*TASK TO COMPLETE*
Would you copy each line of the data below that has "water"?

*DATA SECTION*
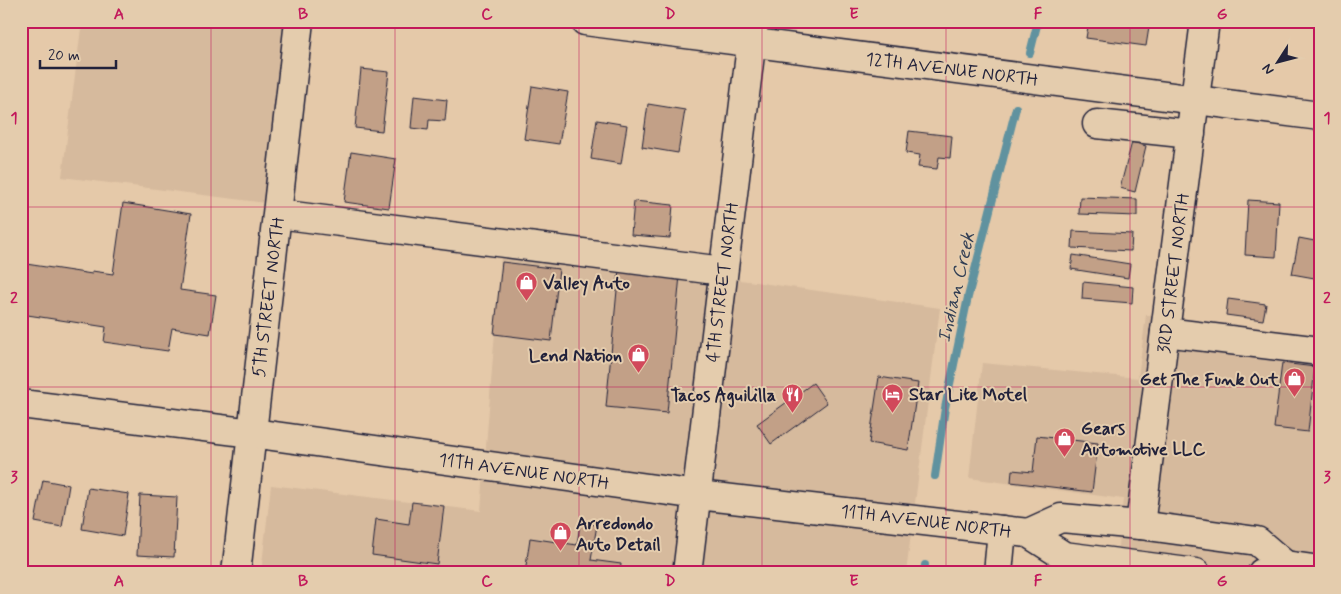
<svg xmlns="http://www.w3.org/2000/svg" width="1341" height="594" viewBox="0 0 1341 594" font-family="Mynerve,sans-serif">
	<style>
		.built { fill: #d6ba9d }
		.lines { fill: none; stroke-linecap: round; stroke-linejoin: round }
		.stream { stroke: #60929f; stroke-width: 8 }
		.building { fill: #c2a087; stroke: #22223b }
		.minor-casing { stroke: #22223b; stroke-width: 31 }
		.major-casing { stroke: #22223b; stroke-width: 31 }
		.minor { stroke: #e4ccad; stroke-width: 28 }
		.major { stroke: #e4ccad; stroke-width: 28 }
		.grid { fill: none; stroke: #c2185b; stroke-width: 1; stroke-opacity: 0.55 }
		.labels { text-anchor: middle; stroke-width: 4; stroke-linejoin: round; paint-order: stroke }
		.street-label { font-size: 18px; fill: #22223b; stroke: #e4ccad }
		.poi-label { font-size: 18px; font-weight: bold; fill: #22223b; stroke: #e4ccad; text-anchor: start }
		.water-label { font-size: 19px; font-style: italic; fill: #323e54; stroke: #e4ccad }
		.neatline { fill: none; stroke: #c2185b; stroke-width: 2 }
		.grid-label { font-size: 16px; text-anchor: middle; font-weight: bold; fill: #c2185b }
	</style>
	<rect width="100%" height="100%" fill="#e5c9a9"/>
	<filter id="ink" filterUnits="userSpaceOnUse"><feTurbulence type="fractalNoise" baseFrequency=".02" numOctaves="2"/><feDisplacementMap in="SourceGraphic" scale="10" xChannelSelector="R" yChannelSelector="G"/><feConvolveMatrix kernelMatrix="1 2 1 2 8 2 1 2 1" color-interpolation-filters="sRGB"/></filter>
	<g filter="url(#ink)">
		<!-- built -->
		<g class="built">
			<path d="M82,21H287L266,203L62,177Z"/>
			<path d="M501,254L748,281L940,308L906,573H261L271,485L481,511Z"/>
			<path d="M1146,315L1320,335V573H1115L1123,499L969,478L982,363L1138,378Z"/>
		</g>
		<g class="lines">
			<!-- stream -->
			<g class="stream">
				<path d="M1030,53L1038,21"/>
				<path d="M935,476L945,408L968,297L1016,108"/>
				<path d="M924,573L925,565"/>
			</g>
		</g>
		<!-- building -->
		<g class="building">
			<path d="M1089,21H1150L1146,46L1086,38Z"/>
			<path d="M361,69L389,72L382,131L355,128Z"/>
			<path d="M532,86L568,92L559,144L524,139Z"/>
			<path d="M414,96L447,100L445,121L429,120L428,130L411,128Z"/>
			<path d="M648,104L685,110L678,153L642,147Z"/>
			<path d="M597,120L627,125L621,164L591,159Z"/>
			<path d="M909,131L952,136L950,158L939,157L937,169L918,167L920,155L906,153Z"/>
			<path d="M1132,142L1146,146L1135,192L1120,188Z"/>
			<path d="M351,152L396,159L389,208L344,202Z"/>
			<path d="M1080,197L1137,199V216L1079,214Z"/>
			<path d="M1248,200L1279,202L1276,257L1245,255Z"/>
			<path d="M634,201L673,205L670,238L631,235Z"/>
			<path d="M123,203L191,214L180,290L216,295L210,334L172,328L168,351L104,342L106,327L21,314L26,264L92,274V271L113,274Z"/>
			<path d="M1073,231L1132,234L1131,251L1072,248Z"/>
			<path d="M1299,238L1320,242V279L1292,274Z"/>
			<path d="M1073,255L1130,264L1128,278L1071,269Z"/>
			<path d="M502,262L559,269L551,341L494,334Z"/>
			<path d="M619,269L680,275L667,413L606,407Z"/>
			<path d="M1083,282L1133,287L1132,303L1082,299Z"/>
			<path d="M1228,299L1266,304L1263,320L1226,315Z"/>
			<path d="M1282,363L1315,367L1308,432L1274,428Z"/>
			<path d="M879,377L918,383L908,450L869,443Z"/>
			<path d="M813,383L827,403L771,444L757,424Z"/>
			<path d="M1037,436L1098,443L1092,492L1011,482L1012,470L1033,472Z"/>
			<path d="M43,480L69,485L62,527L35,522Z"/>
			<path d="M88,488L129,494L123,536L82,529Z"/>
			<path d="M140,495L177,497L174,557L137,555Z"/>
			<path d="M412,502L444,506L437,564L372,555L376,519L409,524Z"/>
			<path d="M580,523L597,525L591,560L621,564L620,573H525L530,538L577,545Z"/>
		</g>
		<g class="lines">
			<defs>
				<g id="minor">
					<path d="M585,21L1320,116"/>
					<path d="M1097,124L1191,134"/>
					<path d="M278,214L723,271"/>
					<path d="M1165,332L1320,351"/>
					<path d="M1140,525L1205,21"/>
					<path d="M236,573L299,21"/>
					<path d="M687,573L754,21"/>
					<path d="M998,573L1002,530"/>
				</g>
				<g id="major">
					<path d="M21,404L252,433L698,495L1028,533L1064,556L1196,573"/>
					<path d="M1028,533L1061,518L1140,525L1257,541L1285,565"/>
					<path d="M1262,573L1285,565L1320,570"/>
				</g>
			</defs>
			<!-- minor casing -->
			<use href="#minor" class="minor-casing"/>
			<!-- major casing -->
			<use href="#major" class="major-casing"/>
			<!-- minor -->
			<use href="#minor" class="minor"/>
			<!-- major -->
			<use href="#major" class="major"/>
		</g>
	</g>
	<!-- grid -->
	<path class="grid" d="M211,21V573M395,21V573M579,21V573M762,21V573M946,21V573M1130,21V573M21,207H1320M21,387H1320"/>
	<!-- icons -->
	<defs>
		<symbol id="shop-pin" viewBox="-11 -11 22 30"><path d="M0 17L-7.5 6A9.5 9.5 0 1 1 7.5 6Z" fill="#d1495b" stroke="#e4ccad"/><path d="M-5-2.5h2.3a2.7 3.5 0 0 1 5.4 0H5L5.5 6h-11ZM-1.5-2.5h3a1.5 2.3 0 0 0-3 0Z" fill="#fff"/></symbol>
		<symbol id="hotel-pin" viewBox="-11 -11 22 30"><path d="M0 17L-7.5 6A9.5 9.5 0 1 1 7.5 6Z" fill="#d1495b" stroke="#e4ccad"/><path d="M-6-4.5h1.5V1H6V5H4.5V3h-9V5H-6ZM-4 0a1.8 1.8 0 1 1 3.6 0ZM.5 0V-2.5h3Q6-2.5 6 0Z" fill="#fff"/></symbol>
		<symbol id="restaurant-pin" viewBox="-11 -11 22 30"><path d="M0 17L-7.5 6A9.5 9.5 0 1 1 7.5 6Z" fill="#d1495b" stroke="#e4ccad"/><path d="M-5-6h1v4h1v-4h1v4h1v-4h1v5L-1.5 .5V6h-2V.5L-5-1ZM5-6V6H3V1.5H1.5Q1.5-4 5-6Z" fill="#fff"/></symbol>
	</defs>
	<g fill-rule="evenodd">
		<use href="#shop-pin" x="514" y="270" width="25" height="34"/>
		<use href="#shop-pin" x="626" y="342" width="25" height="34"/>
		<use href="#shop-pin" x="1282" y="366" width="25" height="34"/>
		<use href="#hotel-pin" x="880" y="382" width="25" height="34"/>
		<use href="#restaurant-pin" x="780" y="382" width="25" height="34"/>
		<use href="#shop-pin" x="1052" y="426" width="25" height="34"/>
		<use href="#shop-pin" x="548" y="520" width="25" height="34"/>
	</g>
	<g class="labels">
		<!-- street labels -->
		<g class="street-label">
			<text transform="translate(952 69) rotate(7)" y="6">12TH AVENUE NORTH</text>
			<text transform="translate(1173 273) rotate(-83)" y="6">3RD STREET NORTH</text>
			<text transform="translate(722 282) rotate(-83)" y="6">4TH STREET NORTH</text>
			<text transform="translate(268 297) rotate(-83)" y="6">5TH STREET NORTH</text>
			<text transform="translate(524 471) rotate(8)" y="6">11TH AVENUE NORTH</text>
			<text transform="translate(926 521) rotate(7)" y="6">11TH AVENUE NORTH</text>
		</g>
		<!-- poi labels -->
		<g class="poi-label">
			<text x="543" y="289">Valley Auto</text>
			<text x="622" y="361" text-anchor="end">Lend Nation</text>
			<text x="1279" y="385" text-anchor="end">Get The Funk Out</text>
			<text x="909" y="400">Star Lite Motel</text>
			<text x="776" y="401" text-anchor="end">Tacos Aguililla</text>
			<text x="1081" y="434">Gears<tspan x="1081" dy="21">Automotive LLC</tspan></text>
			<text x="576" y="529">Arredondo<tspan x="576" dy="21">Auto Detail</tspan></text>
		</g>
		<!-- water labels -->
		<g class="water-label">
			<text transform="translate(955 287) rotate(-77)" y="7">Indian Creek</text>
		</g>
	</g>
	<!-- margin -->
	<rect width="1341" height="594" fill="none" stroke="#e4ccad" stroke-width="55"/>
	<!-- north arrow -->
	<g transform="translate(1278 62) rotate(234)" stroke="#e4ccad" stroke-width="4" paint-order="stroke">
	<path d="M0-4L9 19L0 12L-9 19Z" fill="#22223b"/>
	<text y="-8" font-size="14" font-weight="bold" text-anchor="middle" fill="#22223b">N</text>
	</g>
	<!-- scale -->
	<path d="M40 60v8h76v-8" fill="none" stroke="#22223b" stroke-width="2.5"/>
	<text x="48" y="60" font-size="15" fill="#22223b" stroke="#e4ccad" stroke-width="4" paint-order="stroke">20 m</text>
	<rect x="28" y="28" width="1286" height="538" class="neatline"/>
	<g class="grid-label">
		<text x="119" y="19">A</text>
		<text x="303" y="19">B</text>
		<text x="487" y="19">C</text>
		<text x="670" y="19">D</text>
		<text x="854" y="19">E</text>
		<text x="1038" y="19">F</text>
		<text x="1222" y="19">G</text>
		<text x="14" y="123">1</text>
		<text x="1327" y="123">1</text>
		<text x="14" y="303">2</text>
		<text x="1327" y="303">2</text>
		<text x="14" y="482">3</text>
		<text x="1327" y="482">3</text>
		<text x="119" y="586">A</text>
		<text x="303" y="586">B</text>
		<text x="487" y="586">C</text>
		<text x="670" y="586">D</text>
		<text x="854" y="586">E</text>
		<text x="1038" y="586">F</text>
		<text x="1222" y="586">G</text>
	</g>
</svg>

*PROBLEM SOLUTION*
		.water-label { font-size: 19px; font-style: italic; fill: #323e54; stroke: #e4ccad }
		<!-- water labels -->
		<g class="water-label">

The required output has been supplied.